▶ _What is required_: Repeat each entry word for word.
(Records provided)
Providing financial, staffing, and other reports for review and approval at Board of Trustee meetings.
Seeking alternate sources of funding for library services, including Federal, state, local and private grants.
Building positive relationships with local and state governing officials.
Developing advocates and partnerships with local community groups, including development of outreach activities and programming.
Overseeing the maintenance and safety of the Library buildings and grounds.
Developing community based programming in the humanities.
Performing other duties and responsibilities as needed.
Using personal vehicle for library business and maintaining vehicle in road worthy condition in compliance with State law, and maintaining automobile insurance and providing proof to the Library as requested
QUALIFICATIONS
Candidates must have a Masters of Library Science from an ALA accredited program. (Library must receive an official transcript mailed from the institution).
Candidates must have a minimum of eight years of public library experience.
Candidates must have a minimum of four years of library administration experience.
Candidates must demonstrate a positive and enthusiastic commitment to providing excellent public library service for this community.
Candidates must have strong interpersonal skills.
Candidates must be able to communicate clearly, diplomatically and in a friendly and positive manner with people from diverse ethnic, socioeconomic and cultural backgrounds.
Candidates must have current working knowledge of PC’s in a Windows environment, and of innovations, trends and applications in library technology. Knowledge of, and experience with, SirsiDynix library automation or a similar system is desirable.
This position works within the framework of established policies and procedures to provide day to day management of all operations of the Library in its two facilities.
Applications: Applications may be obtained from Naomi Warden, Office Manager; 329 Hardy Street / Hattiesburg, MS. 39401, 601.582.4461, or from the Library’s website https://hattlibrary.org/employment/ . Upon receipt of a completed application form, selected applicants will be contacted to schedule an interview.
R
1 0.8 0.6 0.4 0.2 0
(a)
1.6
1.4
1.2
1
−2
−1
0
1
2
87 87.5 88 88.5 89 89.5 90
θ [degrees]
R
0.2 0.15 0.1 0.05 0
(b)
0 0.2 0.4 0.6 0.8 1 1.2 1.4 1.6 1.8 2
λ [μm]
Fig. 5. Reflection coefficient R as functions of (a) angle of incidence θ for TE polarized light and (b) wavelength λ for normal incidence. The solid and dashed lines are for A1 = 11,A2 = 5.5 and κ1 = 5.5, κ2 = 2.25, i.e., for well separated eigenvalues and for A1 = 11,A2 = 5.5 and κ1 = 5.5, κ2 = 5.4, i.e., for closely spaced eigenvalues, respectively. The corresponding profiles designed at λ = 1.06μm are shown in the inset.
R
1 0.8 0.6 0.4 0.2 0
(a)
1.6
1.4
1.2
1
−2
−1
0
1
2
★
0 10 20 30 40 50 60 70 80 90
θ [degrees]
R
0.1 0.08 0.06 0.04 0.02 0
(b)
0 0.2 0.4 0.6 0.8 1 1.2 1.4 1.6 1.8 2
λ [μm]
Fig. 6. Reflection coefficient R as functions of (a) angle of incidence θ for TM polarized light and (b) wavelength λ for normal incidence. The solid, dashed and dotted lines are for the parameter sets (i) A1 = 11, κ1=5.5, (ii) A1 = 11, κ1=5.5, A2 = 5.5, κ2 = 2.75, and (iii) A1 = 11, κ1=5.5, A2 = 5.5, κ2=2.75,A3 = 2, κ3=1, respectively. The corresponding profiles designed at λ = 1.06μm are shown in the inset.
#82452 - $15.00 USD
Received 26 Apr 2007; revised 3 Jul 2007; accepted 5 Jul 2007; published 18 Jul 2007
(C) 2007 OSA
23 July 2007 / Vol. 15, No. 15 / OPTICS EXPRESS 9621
(End Records provided)
▶ _Completed task_:
Providing financial, staffing, and other reports for review and approval at Board of Trustee meetings.
Seeking alternate sources of funding for library services, including Federal, state, local and private grants.
Building positive relationships with local and state governing officials.
Developing advocates and partnerships with local community groups, including development of outreach activities and programming.
Overseeing the maintenance and safety of the Library buildings and grounds.
Developing community based programming in the humanities.
Performing other duties and responsibilities as needed.
Using personal vehicle for library business and maintaining vehicle in road worthy condition in compliance with State law, and maintaining automobile insurance and providing proof to the Library as requested
QUALIFICATIONS
Candidates must have a Masters of Library Science from an ALA accredited program. (Library must receive an official transcript mailed from the institution).
Candidates must have a minimum of eight years of public library experience.
Candidates must have a minimum of four years of library administration experience.
Candidates must demonstrate a positive and enthusiastic commitment to providing excellent public library service for this community.
Candidates must have strong interpersonal skills.
Candidates must be able to communicate clearly, diplomatically and in a friendly and positive manner with people from diverse ethnic, socioeconomic and cultural backgrounds.
Candidates must have current working knowledge of PC’s in a Windows environment, and of innovations, trends and applications in library technology. Knowledge of, and experience with, SirsiDynix library automation or a similar system is desirable.
This position works within the framework of established policies and procedures to provide day to day management of all operations of the Library in its two facilities.
Applications: Applications may be obtained from Naomi Warden, Office Manager; 329 Hardy Street / Hattiesburg, MS. 39401, 601.582.4461, or from the Library’s website https://hattlibrary.org/employment/ . Upon receipt of a completed application form, selected applicants will be contacted to schedule an interview.
R
1 0.8 0.6 0.4 0.2 0
(a)
1.6
1.4
1.2
1
−2
−1
0
1
2
87 87.5 88 88.5 89 89.5 90
θ [degrees]
R
0.2 0.15 0.1 0.05 0
(b)
0 0.2 0.4 0.6 0.8 1 1.2 1.4 1.6 1.8 2
λ [μm]
Fig. 5. Reflection coefficient R as functions of (a) angle of incidence θ for TE polarized light and (b) wavelength λ for normal incidence. The solid and dashed lines are for A1 = 11,A2 = 5.5 and κ1 = 5.5, κ2 = 2.25, i.e., for well separated eigenvalues and for A1 = 11,A2 = 5.5 and κ1 = 5.5, κ2 = 5.4, i.e., for closely spaced eigenvalues, respectively. The corresponding profiles designed at λ = 1.06μm are shown in the inset.
R
1 0.8 0.6 0.4 0.2 0
(a)
1.6
1.4
1.2
1
−2
−1
0
1
2
★
0 10 20 30 40 50 60 70 80 90
θ [degrees]
R
0.1 0.08 0.06 0.04 0.02 0
(b)
0 0.2 0.4 0.6 0.8 1 1.2 1.4 1.6 1.8 2
λ [μm]
Fig. 6. Reflection coefficient R as functions of (a) angle of incidence θ for TM polarized light and (b) wavelength λ for normal incidence. The solid, dashed and dotted lines are for the parameter sets (i) A1 = 11, κ1=5.5, (ii) A1 = 11, κ1=5.5, A2 = 5.5, κ2 = 2.75, and (iii) A1 = 11, κ1=5.5, A2 = 5.5, κ2=2.75,A3 = 2, κ3=1, respectively. The corresponding profiles designed at λ = 1.06μm are shown in the inset.
#82452 - $15.00 USD
Received 26 Apr 2007; revised 3 Jul 2007; accepted 5 Jul 2007; published 18 Jul 2007
(C) 2007 OSA
23 July 2007 / Vol. 15, No. 15 / OPTICS EXPRESS 9621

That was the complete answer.